BdF: Inclusive isso é emancipador, é libertador fazer as pessoas pensarem...
Humberto Lopes:O principal objetivo é tocar o coração das pessoas; nosso espetáculos sempre vão para o campo da emoção, porque acho que vivemos numa sociedade extremamente embrutecida. A tecnologia tem um lado bom e o lado ruim. Um dos lados ruins é que ela nos deixou mais distantes uns dos outros. Porém, a gente tá agora conversando. Em outros tempos a gente estaria sentado, escrevendo...
BdF: As novelas mostram uma realidade que não condiz com a gente. A pessoa mais pobre tem uma casa de 500 mil reais, rs…
Humberto Lopes: A novela cria uma ilusão. O objetivo dela e deixar você quieto em casa. E pensando assim: esse cara mora aí nessa casa, é pobre, porém um dia eu também vou ter a mesma casa. Eu fui convidado para fazer uma minissérie, um tempo desses, e eu não quis fazer. Então eu acho que essa discussão não me interessa. Eu sou um artista comprometido com a boa saúde do meu povo. Eu quero que as pessoas percebam que a minha arte contribui para alguma coisa. A novela ela é ruim porque ela vende uma imagem irreal. Ela vende uma mentira para acomodar as pessoas. E eu gosto e realismo. Eu acho que o teatro é uma mentira tão bem contada que parece de verdade, e as pessoas tem que sentir um pouco disso.
E mesmo nessa questão das novelas. Eu consegui passar por essas coisas mantendo aquilo que eu acho importante e aquilo que eu acho que eu devo fazer. Minha questão na realidade não é nem se eu tô certo eu tô errado, é que eu esteja fazendo aquilo que tem que ser feito.
BdF: Não há um sorriso mais genuíno do que o das crianças e pessoas da classe trabalhadora diante do teatro de rua...
Humberto Lopes: E eu sou um cara muito chorão... uma vez estávamos no espetáculo no interior da Paraíba, chega uma senhorinha com dois pedaços de bolo, e ela disse: eu não tenho dinheiro, eu só tenho esses dois pedaço de bolo, mas eu queria dar para vocês. Essas coisas não tem preço, sabe? E quando vemos isso é uma sensação de que estamos fazendo exatamente aquilo que deveria ser visto. 
BdF: E como é a questão do financiamento?

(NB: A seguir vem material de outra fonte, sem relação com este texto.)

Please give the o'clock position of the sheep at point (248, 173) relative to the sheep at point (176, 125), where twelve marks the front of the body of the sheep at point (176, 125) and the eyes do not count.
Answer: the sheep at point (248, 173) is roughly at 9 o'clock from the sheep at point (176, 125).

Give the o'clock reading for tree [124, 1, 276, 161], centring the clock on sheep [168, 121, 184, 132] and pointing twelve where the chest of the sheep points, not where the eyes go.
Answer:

Humberto Lopes: O chapéu é simbólico e cultural do teatro. Então, cada pessoa oferece aquilo que pode, o que tem. O teatro de rua normalmente é pago por uma prefeitura ou um projeto nosso. E nós fizemos dez cidades, e fizemos uma parceria com o Sebrae na época que deu transporte. 
BdF: Fala um pouco sobre os integrantes ao longo dessa trajetória.

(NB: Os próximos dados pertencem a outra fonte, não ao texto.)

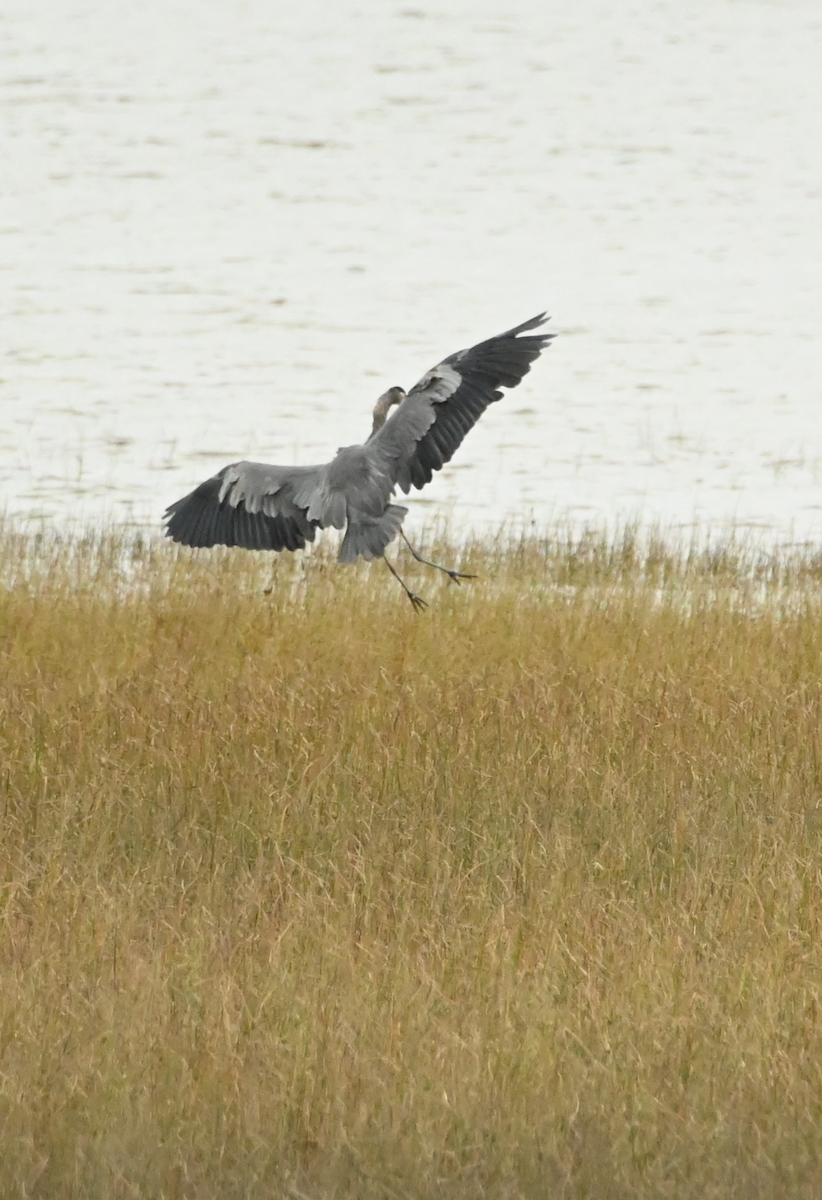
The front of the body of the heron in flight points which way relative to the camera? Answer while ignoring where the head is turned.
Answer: away from the camera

Humberto Lopes: Normalmente há uma variação. Todo grupo é assim nosso caso tem muito isso também. E a maioria das pessoas que está conosco hoje tem 10 anos com a gente, 12 anos. Alguns saíram para formar outro grupo, outros para estudar, outros para morar em outro lugar. 
E depois a gente abre espaço para essas pessoas fazerem estágio e é um mínimo de seis meses, máximo de dois anos. São pessoas que vão sendo preparadas para se quiserem integrar realmente o grupo. E eu sou diretor do grupo. Mas os espetáculos são dirigidos por várias outras pessoas. Eu fico muito mais na construção ideológica e direção do grupo.